▸ **Consigne 1**
Copiez fidèlement le passage de l'article sur la Pologne qui va de « Dans une interview » jusqu'à « notamment en Pologne. » inclus.

Par Nicolas Scheffer le 11/02/2021
Pologne

Dans une interview à TÊTU, l'eurodéputée Terry Reintke appelle la société civile à faire pression sur la Commission européenne. Elle demande des sanctions contre la Pologne dont la politique LGBTphobe enfreint les traités européens.

Pour les personnes qui suivent les institutions européennes et les questions LGBT+, Terry Reintke est un peu une rock star. Depuis son arrivée à Bruxelles, l'eurodéputée allemande tente de mobiliser la société civile pour faire respecter les droits des personnes LGBTQI+ au sein de l'Europe et notamment en Pologne.

Dernier exemple en date, un hashtag qu'elle a partagé avec des centaines d'activistes de partout en Europe. #InfringementNow demandent les militants et élus pro-LGBTQI+, littéralement "infraction maintenant". En résumé, ils et elles entendent pousser la Commission à s'attaquer au gouvernement polonais qui bafoue quotidiennement les droits des personnes LGBTQI+, transgressant ainsi les lois européennes. Dernier épisode en date, des militantes ont été jugées pour avoir... simplement représenté la Vierge auréolée du drapeau de l'arc-en-ciel.

Pour la députée européenne allemande et écologiste, coprésidente de l'Intergroupe LGBTI, les institutions doivent "agir maintenant". C'est son mantra et sans doute la phrase qu'elle a le plus prononcée ces derniers mois. Mais pour réveiller la Commission, l'eurodéputée en couple avec Mélanie Vogel, une conseillère politique française, appelle la société civile à manifester et faire pression. Entretien.

Avec de nombreux activistes partout en Europe, vous appelez au lancement d’une procédure d’infraction contre la Pologne. Pourquoi ?

▸ **Consigne 2**
Reproduisez à l'identique, s'il vous plaît, les lignes des entrées allant de la ligne contenant « left ankle: (650, 624, -7) » jusqu'à la ligne contenant « right elbow: (817, 541, -8) » incluse, et rien d'autre.

▸ **Entrées fournies**
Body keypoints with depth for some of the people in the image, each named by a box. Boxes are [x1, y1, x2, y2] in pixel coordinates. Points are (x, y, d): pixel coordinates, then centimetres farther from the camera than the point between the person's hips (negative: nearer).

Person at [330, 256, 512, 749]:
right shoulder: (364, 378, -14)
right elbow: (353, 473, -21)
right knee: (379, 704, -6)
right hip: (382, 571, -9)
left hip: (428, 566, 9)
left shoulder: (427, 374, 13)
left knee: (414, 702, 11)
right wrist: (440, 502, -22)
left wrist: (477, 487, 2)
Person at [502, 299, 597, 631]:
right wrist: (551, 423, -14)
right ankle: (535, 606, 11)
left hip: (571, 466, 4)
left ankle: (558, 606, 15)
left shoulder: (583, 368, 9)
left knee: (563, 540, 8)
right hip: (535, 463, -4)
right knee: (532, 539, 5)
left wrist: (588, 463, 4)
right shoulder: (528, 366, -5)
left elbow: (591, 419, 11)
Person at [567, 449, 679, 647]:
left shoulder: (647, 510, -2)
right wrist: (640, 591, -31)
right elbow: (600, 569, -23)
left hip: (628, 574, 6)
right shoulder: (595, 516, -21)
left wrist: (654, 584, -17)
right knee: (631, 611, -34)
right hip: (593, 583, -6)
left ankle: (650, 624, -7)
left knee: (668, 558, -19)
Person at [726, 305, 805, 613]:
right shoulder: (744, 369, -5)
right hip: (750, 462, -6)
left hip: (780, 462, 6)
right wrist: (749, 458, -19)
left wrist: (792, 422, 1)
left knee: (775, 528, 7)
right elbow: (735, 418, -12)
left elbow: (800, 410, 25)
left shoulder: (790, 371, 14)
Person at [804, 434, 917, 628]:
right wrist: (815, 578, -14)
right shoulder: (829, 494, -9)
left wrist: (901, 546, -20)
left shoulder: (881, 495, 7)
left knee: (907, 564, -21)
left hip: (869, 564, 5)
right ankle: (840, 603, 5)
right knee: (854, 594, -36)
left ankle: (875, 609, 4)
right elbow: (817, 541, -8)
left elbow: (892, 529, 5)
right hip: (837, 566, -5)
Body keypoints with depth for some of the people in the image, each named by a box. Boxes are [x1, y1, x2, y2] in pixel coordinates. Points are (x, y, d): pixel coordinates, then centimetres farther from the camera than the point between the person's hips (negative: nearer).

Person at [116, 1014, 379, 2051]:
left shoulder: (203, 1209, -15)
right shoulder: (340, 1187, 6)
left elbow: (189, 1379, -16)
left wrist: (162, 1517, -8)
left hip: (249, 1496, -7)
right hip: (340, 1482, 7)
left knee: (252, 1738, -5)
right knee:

▸ **Réponse rédigée 1**
Dans une interview à TÊTU, l'eurodéputée Terry Reintke appelle la société civile à faire pression sur la Commission européenne. Elle demande des sanctions contre la Pologne dont la politique LGBTphobe enfreint les traités européens.

Pour les personnes qui suivent les institutions européennes et les questions LGBT+, Terry Reintke est un peu une rock star. Depuis son arrivée à Bruxelles, l'eurodéputée allemande tente de mobiliser la société civile pour faire respecter les droits des personnes LGBTQI+ au sein de l'Europe et notamment en Pologne.

▸ **Réponse rédigée 2**
left ankle: (650, 624, -7)
left knee: (668, 558, -19)
Person at [726, 305, 805, 613]:
right shoulder: (744, 369, -5)
right hip: (750, 462, -6)
left hip: (780, 462, 6)
right wrist: (749, 458, -19)
left wrist: (792, 422, 1)
left knee: (775, 528, 7)
right elbow: (735, 418, -12)
left elbow: (800, 410, 25)
left shoulder: (790, 371, 14)
Person at [804, 434, 917, 628]:
right wrist: (815, 578, -14)
right shoulder: (829, 494, -9)
left wrist: (901, 546, -20)
left shoulder: (881, 495, 7)
left knee: (907, 564, -21)
left hip: (869, 564, 5)
right ankle: (840, 603, 5)
right knee: (854, 594, -36)
left ankle: (875, 609, 4)
right elbow: (817, 541, -8)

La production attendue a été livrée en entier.